Das Institut für Pathologie besteht seit 1990 am Marienhospital.
Leistungsspektrum
Die Pathologie ist für folgende Aufgabenbereiche zuständig:
Gewebeuntersuchungen
Es werden alle Gewebeuntersuchungen durchgeführt. Normalerweise liegen zwischen der Gewebeentnahme und der mikroskopischen Begutachtung rund 24 Stunden.
Intraoperative Schnellschnittdiagnose
Zum Beispiel bei unklaren Tumorerkrankungen. Die Gewebediagnose erfolgt hier bereits nach 10 bis 15 Minuten. Ablauf: Das während einer Operation entnommene Gewebe oder Organ wird durch Eis gekühlt und von einem Boten rasch in die Pathologie gebracht. Der Patient bleibt in dieser Zeit narkotisiert. Das unfixierte Gewebe wird umgehend tiefgefroren, mit dem Gefriermikrotom geschnitten und eingefärbt. Anschließend wird das Präparat unter dem Mikroskop begutachtet. Das Ergebnis entscheidet über die weitere Vorgehensweise der Operateure.

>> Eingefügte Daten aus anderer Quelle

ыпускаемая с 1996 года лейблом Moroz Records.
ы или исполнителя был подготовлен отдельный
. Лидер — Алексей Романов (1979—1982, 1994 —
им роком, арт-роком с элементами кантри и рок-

„Orientierte Aufarbeitung“ von entnommenem Gewebe
Zum Beispiel bei Brust- und Gesichtstumoren. Der Operateur markiert eine bestimmte Stelle des Präparats. Mit sehr aufwändigen Schnittserien lassen sich dann genaue Angaben zur Tumorausdehnung machen. Der Eingriff oder Gewebedefekt soll so möglichst klein gehalten werden.
Klinische Sektionen
Im Marienhospital werden – bei Einverständnis der Angehörigen – auch Obduktionen vorgenommen. Dies ist beispielsweise der Fall, wenn die Todesursache unklar ist. Klinische Sektionen sind unter anderem wichtiger Bestandteil der Aus- und Weiterbildung von Gesundheits- und Krankenpflegern sowie von Medizinstudenten.

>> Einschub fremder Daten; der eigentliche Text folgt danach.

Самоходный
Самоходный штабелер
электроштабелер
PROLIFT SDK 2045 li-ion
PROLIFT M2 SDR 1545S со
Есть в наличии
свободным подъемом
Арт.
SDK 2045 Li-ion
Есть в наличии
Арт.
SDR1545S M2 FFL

Immunhistochemische Analysen
Hier findet vor allem eine enge Zusammenarbeit mit dem Brustzentrum im Hause statt. So kann der Pathologe zum Beispiel feststellen, ob das entnommene Gewebe einer Brustkrebspatientin über bestimmte Hormonrezeptoren verfügt oder nicht. Dies ist für die nachoperative Behandlung von großer Bedeutung.
Zytologie
Hier werden an einzelnen Zellen und Zellgruppen Diagnosen gestellt. Die Zellen werden durch Punktion oder Abstrich gewonnen, gefärbt und anschließend unter dem Mikroskop beurteilt. Es handelt sich hier in erster Linie um eine Screening-Methode.
Ausstattung
Histologisches Labor
Für die Untersuchung von Gewebe-, Organ- oder Zellpräparaten werden in der Pathologie folgende Geräte eingesetzt:
- 2 Gefriermikrotome (Kryostate)
- für die intraoperative Schnellschnittdiagnose
- 6 Mikrotome
- 2 Einbettautomaten
- 2 Färbeautomaten
- Eindeckautomat
Immunhistochemisches Labor
Immunfärbeautomat
Zytologisches Labor
- Zytozentrifuge
- Immunzytologie
Bildanalysesystem
- zur digitalen Vermessung von Zellen und Zellkernen
- digitales Dokumentationssystem
Anschluss an das medizinische Dokumentationssystem ORBIS
- elektronische Patientenakte
Qualitätssicherung
Seit 2000 nehmen die Leiter der Pathologie an einem Qualitätszirkel des Bezirks Nord-Württemberg teil. 15 bis 20 Pathologen aus verschiedenen Instituten und Praxen treffen sich zweimal jährlich, um sich gegenseitig in der eigenen Arbeit zu kontrollieren und zu bewerten.
Außerdem beteiligt sich das Institut regelmäßig an Qualitätskontrollen im Zuge der freiwilligen Zertifizierung des Marienhospitals und ist in den interdisziplinären Tumorkonferenzen vertreten. Auch externe Fortbildungen werden wahrgenommen.
Prinzipiell müssen alle angefertigten Schnittpräparate mindestens zehn Jahre lang archiviert werden.